The estimation of model performance on unseen data
Summary
In the field of machine learning, the evaluation of models typically involves training them on a
specific dataset and assessing their performance on a separate test set. However, assessing their
performance in real-world environments can be challenging, especially when there is a shortage of
labeled data. This study focuses on estimating the performance of machine learning classifiers in
financial audits, specifically on unseen accounting data. By employing the Confidence Based
Probability Estimation methodology, accurate estimation of performance metrics can be achieved,
considering both predicted labels and probabilities. These estimates can be made under the
assumption that there is no concept drift, the model is well calibrated, and it exhibits consistent
performance across all classes.
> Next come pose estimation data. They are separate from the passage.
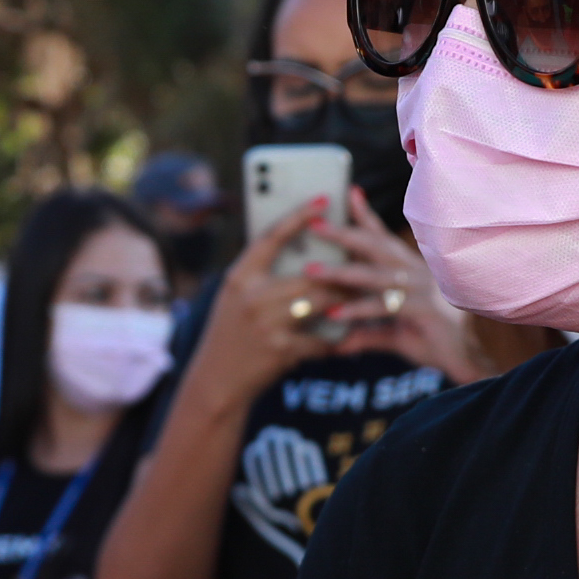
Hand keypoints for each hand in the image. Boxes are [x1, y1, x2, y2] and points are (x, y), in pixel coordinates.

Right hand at [186, 201, 344, 415]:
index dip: (298, 215)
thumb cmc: (232, 333)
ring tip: (361, 298)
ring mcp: (266, 323)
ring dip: (344, 302)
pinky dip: (334, 338)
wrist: (216, 381)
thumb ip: (264, 275)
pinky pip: (320, 338)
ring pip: (321, 303)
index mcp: (239, 276)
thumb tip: (307, 253)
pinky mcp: (280, 350)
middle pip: (309, 274)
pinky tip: (344, 338)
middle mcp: (251, 296)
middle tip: (363, 266)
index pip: (272, 236)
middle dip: (340, 273)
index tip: (323, 198)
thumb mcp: (237, 297)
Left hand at [294, 189, 479, 381]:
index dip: (366, 215)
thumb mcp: (396, 336)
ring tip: (311, 270)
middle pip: (376, 246)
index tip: (349, 191)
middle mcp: (417, 273)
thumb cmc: (437, 343)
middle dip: (344, 233)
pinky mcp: (425, 310)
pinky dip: (358, 310)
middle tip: (313, 223)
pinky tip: (335, 315)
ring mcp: (423, 289)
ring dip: (341, 271)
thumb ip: (369, 335)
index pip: (385, 238)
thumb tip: (340, 343)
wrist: (471, 362)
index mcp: (411, 271)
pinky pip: (385, 307)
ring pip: (376, 274)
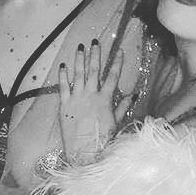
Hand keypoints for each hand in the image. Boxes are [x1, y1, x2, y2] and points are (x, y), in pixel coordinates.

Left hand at [58, 40, 133, 163]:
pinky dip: (63, 76)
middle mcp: (90, 96)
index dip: (117, 63)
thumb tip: (133, 95)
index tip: (119, 51)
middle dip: (95, 55)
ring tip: (80, 48)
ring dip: (79, 60)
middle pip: (94, 71)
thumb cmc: (102, 139)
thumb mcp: (116, 123)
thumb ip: (122, 107)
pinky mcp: (64, 105)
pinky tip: (63, 66)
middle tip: (95, 42)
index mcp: (105, 99)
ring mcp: (76, 99)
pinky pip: (63, 87)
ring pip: (78, 75)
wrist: (85, 151)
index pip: (113, 77)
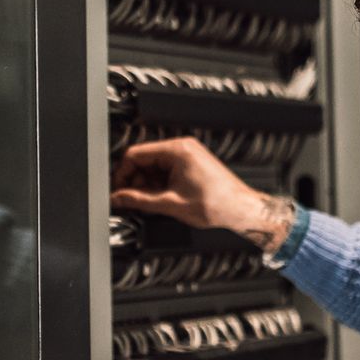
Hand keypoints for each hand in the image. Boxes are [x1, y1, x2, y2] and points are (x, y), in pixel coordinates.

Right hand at [111, 138, 296, 253]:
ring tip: (147, 203)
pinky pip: (166, 171)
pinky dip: (159, 185)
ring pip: (154, 167)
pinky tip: (159, 199)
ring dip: (147, 185)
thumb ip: (139, 200)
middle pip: (144, 160)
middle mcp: (183, 148)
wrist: (241, 211)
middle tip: (130, 200)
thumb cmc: (218, 205)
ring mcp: (188, 156)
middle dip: (135, 181)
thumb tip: (120, 198)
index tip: (118, 190)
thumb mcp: (170, 204)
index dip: (122, 174)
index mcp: (177, 150)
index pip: (135, 154)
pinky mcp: (192, 165)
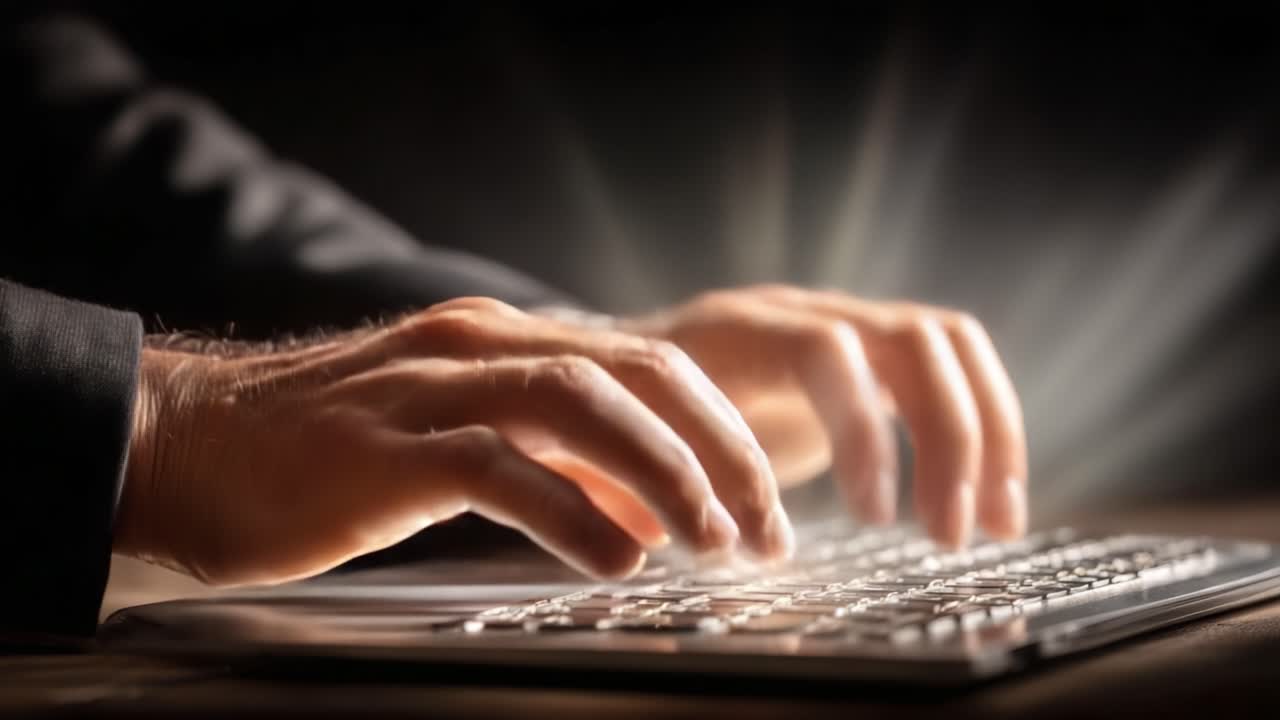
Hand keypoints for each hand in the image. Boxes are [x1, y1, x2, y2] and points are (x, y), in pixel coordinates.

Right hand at [115, 298, 787, 586]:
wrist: (188, 448)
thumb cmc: (325, 456)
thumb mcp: (457, 444)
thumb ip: (548, 462)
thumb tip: (644, 515)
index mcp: (501, 341)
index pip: (645, 363)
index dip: (719, 431)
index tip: (763, 505)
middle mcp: (476, 346)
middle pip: (634, 373)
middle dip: (717, 450)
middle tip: (764, 529)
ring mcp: (429, 389)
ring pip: (579, 403)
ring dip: (663, 472)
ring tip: (713, 542)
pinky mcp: (386, 449)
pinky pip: (498, 467)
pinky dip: (571, 510)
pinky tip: (618, 558)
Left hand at [610, 285, 1027, 545]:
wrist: (632, 365)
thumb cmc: (632, 416)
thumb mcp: (637, 437)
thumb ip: (664, 472)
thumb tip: (685, 536)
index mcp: (739, 330)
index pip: (826, 349)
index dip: (860, 429)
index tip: (876, 518)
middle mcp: (804, 312)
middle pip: (912, 340)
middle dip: (948, 439)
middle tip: (950, 536)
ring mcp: (847, 324)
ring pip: (949, 347)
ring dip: (988, 435)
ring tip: (997, 525)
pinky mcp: (874, 357)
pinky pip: (956, 371)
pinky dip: (989, 432)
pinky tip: (992, 502)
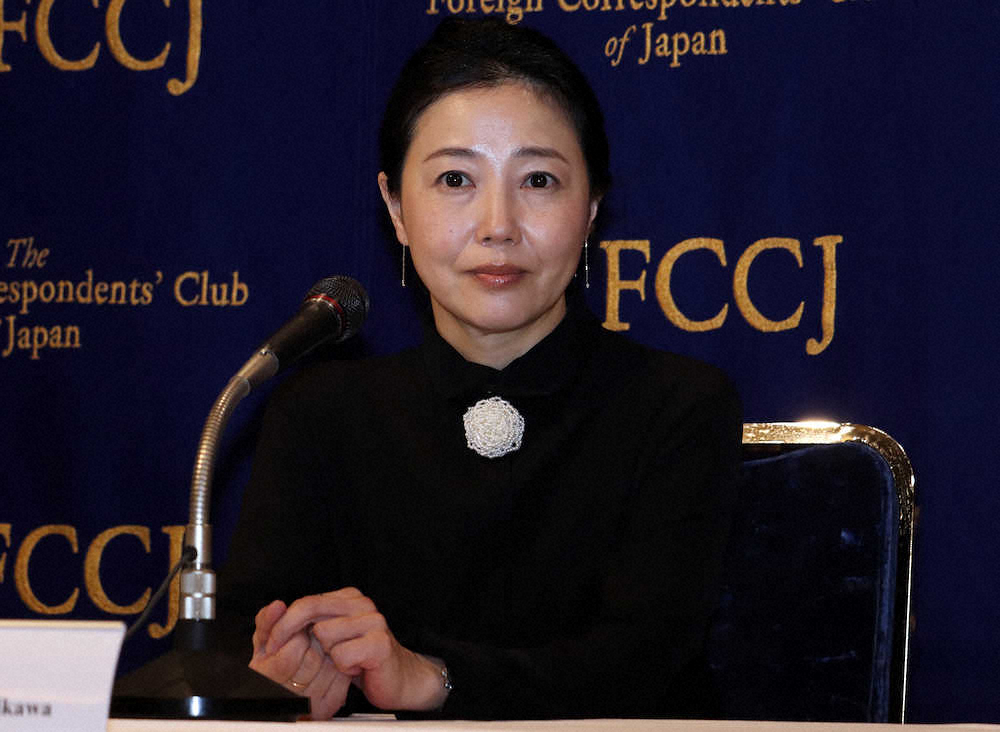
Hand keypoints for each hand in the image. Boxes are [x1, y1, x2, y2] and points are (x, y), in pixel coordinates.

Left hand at [263, 587, 447, 711]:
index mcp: (349, 598)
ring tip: (344, 660)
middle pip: (311, 611)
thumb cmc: (362, 660)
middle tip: (291, 654)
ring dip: (329, 656)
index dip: (284, 623)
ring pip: (325, 635)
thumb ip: (308, 623)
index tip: (270, 643)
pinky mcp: (379, 642)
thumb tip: (274, 611)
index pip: (306, 601)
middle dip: (292, 635)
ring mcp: (373, 620)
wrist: (399, 680)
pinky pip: (342, 655)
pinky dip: (344, 668)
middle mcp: (362, 604)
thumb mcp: (331, 637)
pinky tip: (357, 668)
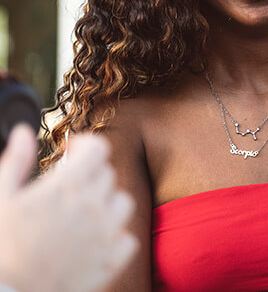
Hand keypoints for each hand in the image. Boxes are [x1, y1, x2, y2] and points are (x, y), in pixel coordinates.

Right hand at [0, 125, 136, 291]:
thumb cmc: (1, 247)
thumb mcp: (1, 198)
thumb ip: (16, 161)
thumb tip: (24, 132)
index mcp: (67, 187)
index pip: (99, 149)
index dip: (87, 144)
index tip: (73, 151)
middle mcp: (93, 207)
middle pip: (108, 174)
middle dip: (90, 174)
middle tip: (68, 187)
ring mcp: (105, 235)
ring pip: (124, 202)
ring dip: (107, 201)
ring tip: (84, 211)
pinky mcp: (111, 261)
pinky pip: (128, 238)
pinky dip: (116, 236)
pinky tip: (95, 238)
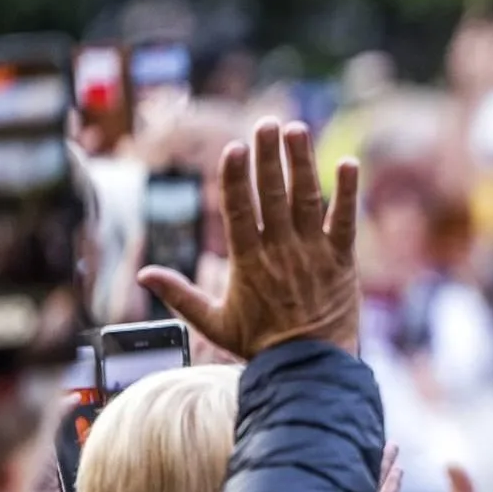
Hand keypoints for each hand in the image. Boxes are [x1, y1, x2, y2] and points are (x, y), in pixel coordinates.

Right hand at [139, 119, 360, 358]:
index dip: (236, 178)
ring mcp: (314, 254)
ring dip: (302, 164)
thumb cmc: (261, 345)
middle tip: (267, 123)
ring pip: (308, 200)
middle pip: (273, 196)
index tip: (234, 148)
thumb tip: (143, 274)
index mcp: (248, 261)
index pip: (239, 211)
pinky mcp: (343, 260)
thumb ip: (180, 294)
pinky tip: (348, 162)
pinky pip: (347, 221)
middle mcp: (281, 251)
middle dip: (269, 158)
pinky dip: (349, 192)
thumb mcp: (215, 322)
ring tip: (297, 130)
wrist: (310, 368)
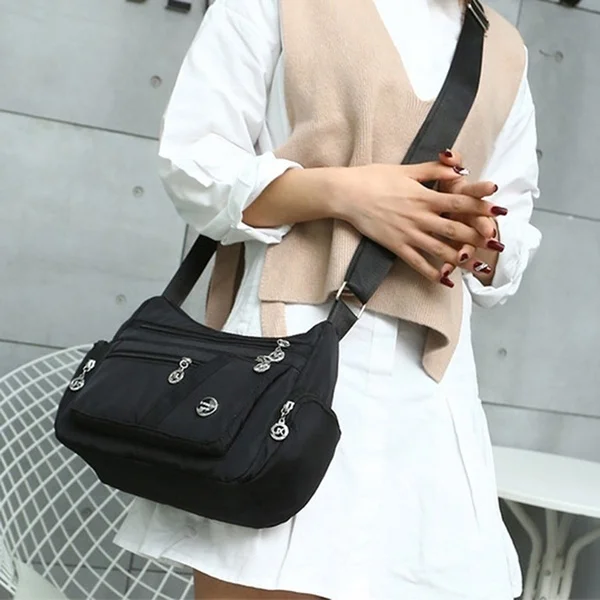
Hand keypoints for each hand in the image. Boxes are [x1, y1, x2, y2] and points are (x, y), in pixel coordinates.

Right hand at [336, 162, 507, 283]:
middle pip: (455, 229)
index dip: (481, 205)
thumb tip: (459, 169)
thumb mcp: (407, 169)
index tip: (499, 208)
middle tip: (496, 243)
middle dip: (478, 237)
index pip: (460, 201)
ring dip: (461, 259)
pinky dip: (432, 273)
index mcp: (424, 196)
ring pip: (440, 250)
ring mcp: (408, 234)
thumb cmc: (375, 178)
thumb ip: (434, 169)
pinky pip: (417, 263)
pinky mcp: (396, 246)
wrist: (348, 194)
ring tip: (478, 266)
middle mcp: (420, 217)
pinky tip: (444, 280)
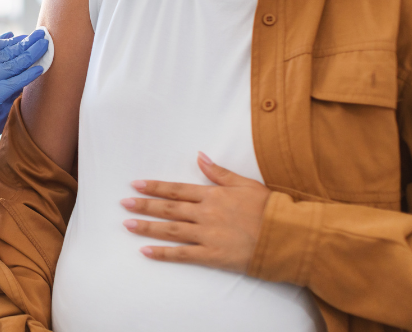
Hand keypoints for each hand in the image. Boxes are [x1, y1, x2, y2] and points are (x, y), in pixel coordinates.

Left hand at [121, 152, 269, 273]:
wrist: (288, 235)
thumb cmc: (270, 208)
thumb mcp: (245, 184)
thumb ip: (219, 172)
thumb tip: (199, 155)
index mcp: (213, 195)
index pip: (176, 190)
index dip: (155, 187)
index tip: (136, 184)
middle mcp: (205, 213)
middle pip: (168, 209)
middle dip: (144, 205)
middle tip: (123, 203)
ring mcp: (207, 234)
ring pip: (170, 230)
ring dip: (146, 226)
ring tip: (127, 224)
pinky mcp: (212, 255)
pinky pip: (182, 254)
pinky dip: (162, 253)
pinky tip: (145, 251)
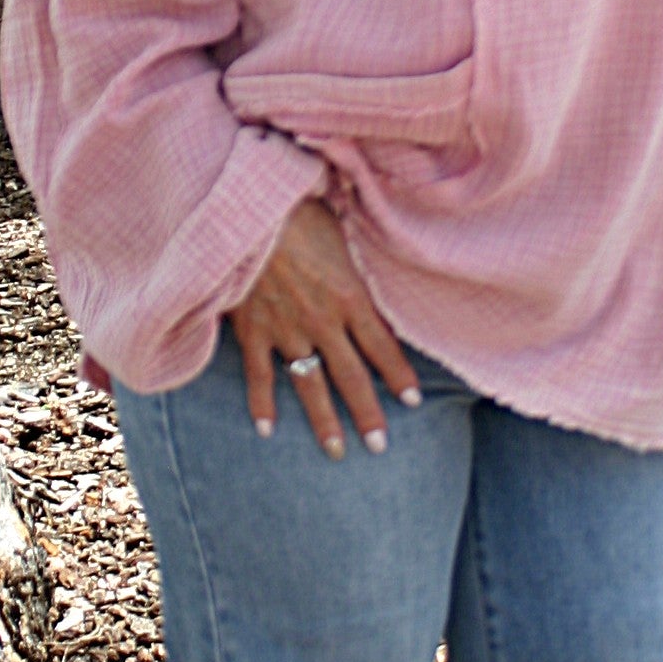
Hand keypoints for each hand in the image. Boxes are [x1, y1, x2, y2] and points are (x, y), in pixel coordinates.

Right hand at [230, 199, 421, 459]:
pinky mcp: (253, 329)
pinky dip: (262, 403)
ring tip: (336, 451)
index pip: (383, 346)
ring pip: (310, 384)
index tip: (413, 401)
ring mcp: (286, 329)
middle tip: (380, 446)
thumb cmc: (300, 210)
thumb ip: (357, 262)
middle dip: (368, 413)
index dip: (399, 375)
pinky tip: (266, 429)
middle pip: (352, 376)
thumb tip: (378, 271)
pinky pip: (258, 375)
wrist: (249, 209)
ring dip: (324, 421)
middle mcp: (323, 321)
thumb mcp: (343, 231)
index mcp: (351, 296)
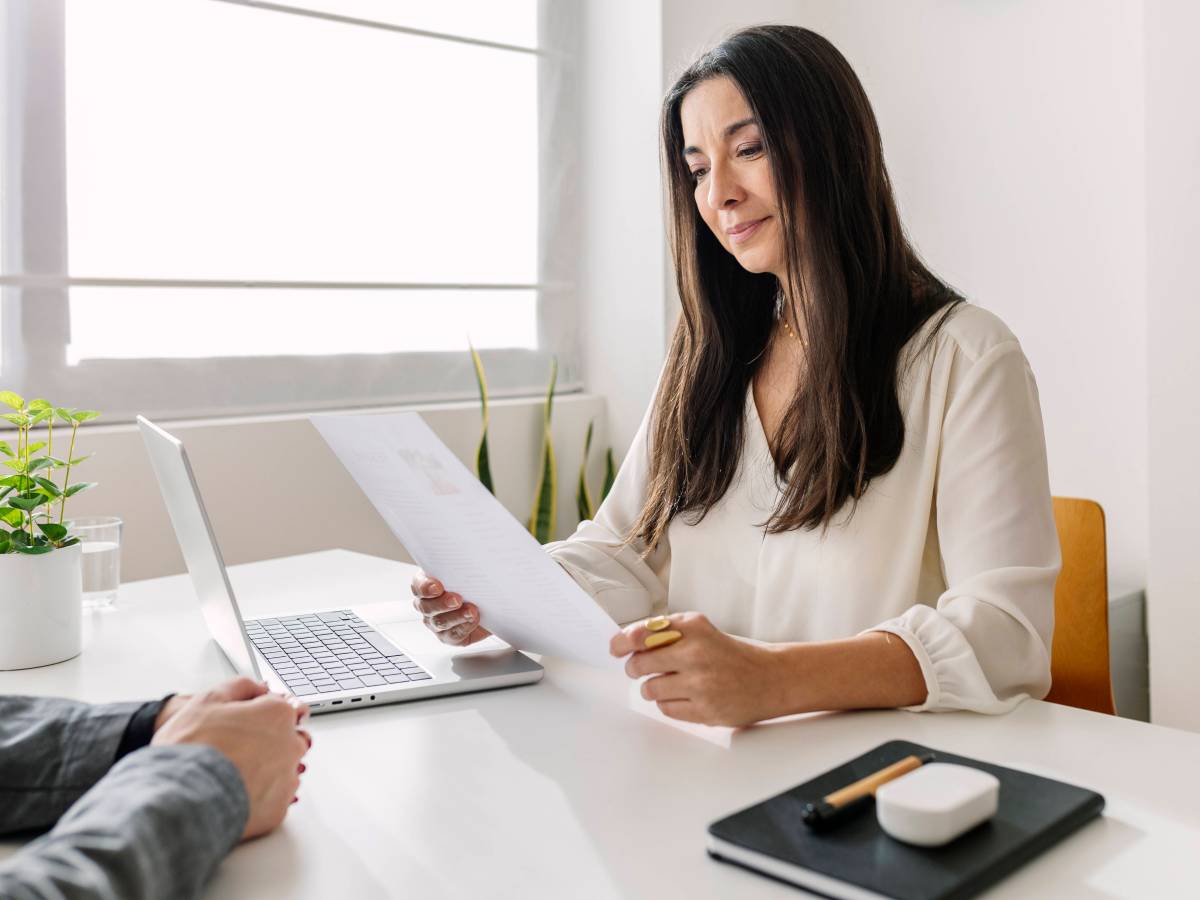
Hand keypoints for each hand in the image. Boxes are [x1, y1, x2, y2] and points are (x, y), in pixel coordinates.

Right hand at [151, 677, 310, 839]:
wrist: (179, 799)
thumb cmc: (191, 749)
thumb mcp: (208, 700)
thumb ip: (240, 687)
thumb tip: (259, 689)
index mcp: (278, 714)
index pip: (285, 707)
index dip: (264, 713)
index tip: (251, 721)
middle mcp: (291, 745)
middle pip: (288, 739)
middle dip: (268, 742)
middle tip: (236, 750)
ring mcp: (287, 779)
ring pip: (282, 770)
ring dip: (264, 770)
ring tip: (230, 775)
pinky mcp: (278, 809)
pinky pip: (273, 799)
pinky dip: (258, 797)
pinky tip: (234, 794)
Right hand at [411, 570, 491, 646]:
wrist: (491, 602)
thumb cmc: (475, 582)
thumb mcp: (467, 568)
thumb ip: (461, 564)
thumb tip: (468, 554)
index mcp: (427, 583)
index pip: (418, 585)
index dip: (425, 587)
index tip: (438, 586)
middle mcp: (427, 604)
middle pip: (426, 606)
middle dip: (442, 603)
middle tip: (456, 599)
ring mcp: (436, 622)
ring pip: (440, 622)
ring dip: (456, 616)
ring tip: (471, 611)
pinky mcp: (449, 636)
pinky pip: (453, 635)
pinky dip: (464, 627)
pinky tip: (474, 620)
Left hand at [610, 612, 786, 727]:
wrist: (770, 678)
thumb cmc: (729, 653)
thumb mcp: (701, 630)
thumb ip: (666, 632)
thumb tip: (625, 641)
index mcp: (694, 628)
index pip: (641, 635)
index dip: (621, 643)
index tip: (616, 649)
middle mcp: (696, 653)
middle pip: (639, 664)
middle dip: (635, 668)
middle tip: (640, 668)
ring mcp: (701, 684)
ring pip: (649, 689)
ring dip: (652, 687)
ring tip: (669, 683)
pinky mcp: (705, 711)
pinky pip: (665, 709)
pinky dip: (668, 703)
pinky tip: (684, 695)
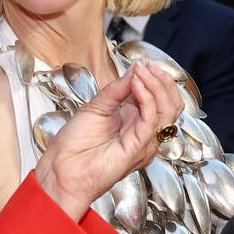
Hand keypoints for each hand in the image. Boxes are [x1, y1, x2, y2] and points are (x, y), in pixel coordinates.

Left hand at [35, 63, 181, 220]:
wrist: (62, 169)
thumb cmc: (75, 144)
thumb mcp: (96, 107)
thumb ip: (117, 90)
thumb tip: (135, 70)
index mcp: (136, 122)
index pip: (160, 99)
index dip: (156, 79)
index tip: (143, 64)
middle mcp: (144, 133)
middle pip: (171, 105)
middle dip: (163, 81)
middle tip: (147, 66)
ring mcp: (145, 142)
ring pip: (168, 111)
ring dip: (157, 86)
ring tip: (141, 71)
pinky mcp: (139, 148)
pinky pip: (152, 120)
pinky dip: (147, 98)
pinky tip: (136, 84)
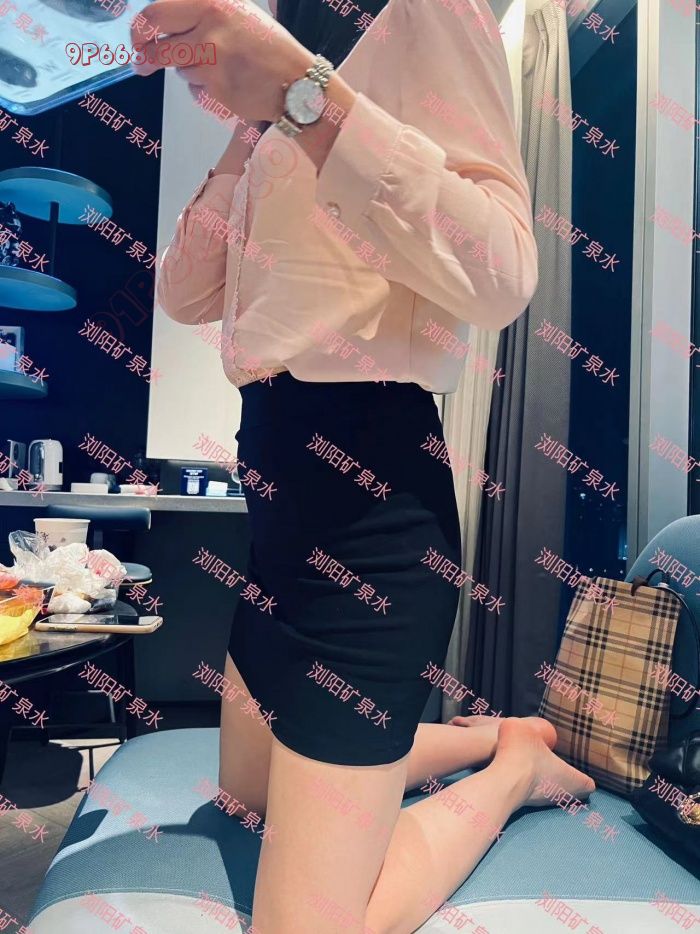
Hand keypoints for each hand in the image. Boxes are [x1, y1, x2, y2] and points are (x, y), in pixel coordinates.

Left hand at [129, 0, 315, 123]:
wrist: (298, 83)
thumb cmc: (269, 47)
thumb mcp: (238, 12)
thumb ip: (203, 13)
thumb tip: (163, 22)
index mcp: (213, 4)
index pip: (157, 13)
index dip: (140, 28)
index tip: (138, 38)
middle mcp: (210, 30)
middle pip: (157, 46)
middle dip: (144, 56)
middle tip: (142, 62)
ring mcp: (212, 63)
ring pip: (180, 70)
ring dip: (189, 71)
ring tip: (218, 68)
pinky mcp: (217, 91)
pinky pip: (196, 91)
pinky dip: (205, 90)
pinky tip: (228, 83)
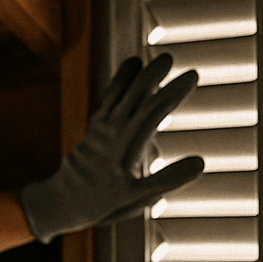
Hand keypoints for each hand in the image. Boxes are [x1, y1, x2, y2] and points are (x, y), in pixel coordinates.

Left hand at [19, 54, 204, 241]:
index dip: (173, 92)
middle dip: (153, 75)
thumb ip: (167, 180)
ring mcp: (102, 127)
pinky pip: (108, 97)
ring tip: (152, 58)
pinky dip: (120, 80)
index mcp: (126, 147)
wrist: (63, 201)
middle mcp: (113, 132)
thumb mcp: (137, 198)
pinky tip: (131, 67)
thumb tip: (199, 163)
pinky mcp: (94, 126)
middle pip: (136, 95)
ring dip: (136, 74)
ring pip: (121, 93)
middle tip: (170, 58)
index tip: (192, 75)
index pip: (153, 111)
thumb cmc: (103, 203)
The findings of this study have practical implications for auditors,
offering insights into the feasibility and usability of integrating machine learning models into audit
procedures. This enables auditors to make informed decisions regarding the adoption of these
models. Furthermore, this research contributes to the field by emphasizing the importance of
considering class discrepancies and promoting a data-driven approach to improve sampling methods
beyond traditional random sampling. In future research, it would be valuable to address challenges
such as multiclass calibration, class imbalance, threshold selection methods, and real-time
monitoring of model performance. These areas of investigation would enhance the robustness and
applicability of machine learning models in production settings.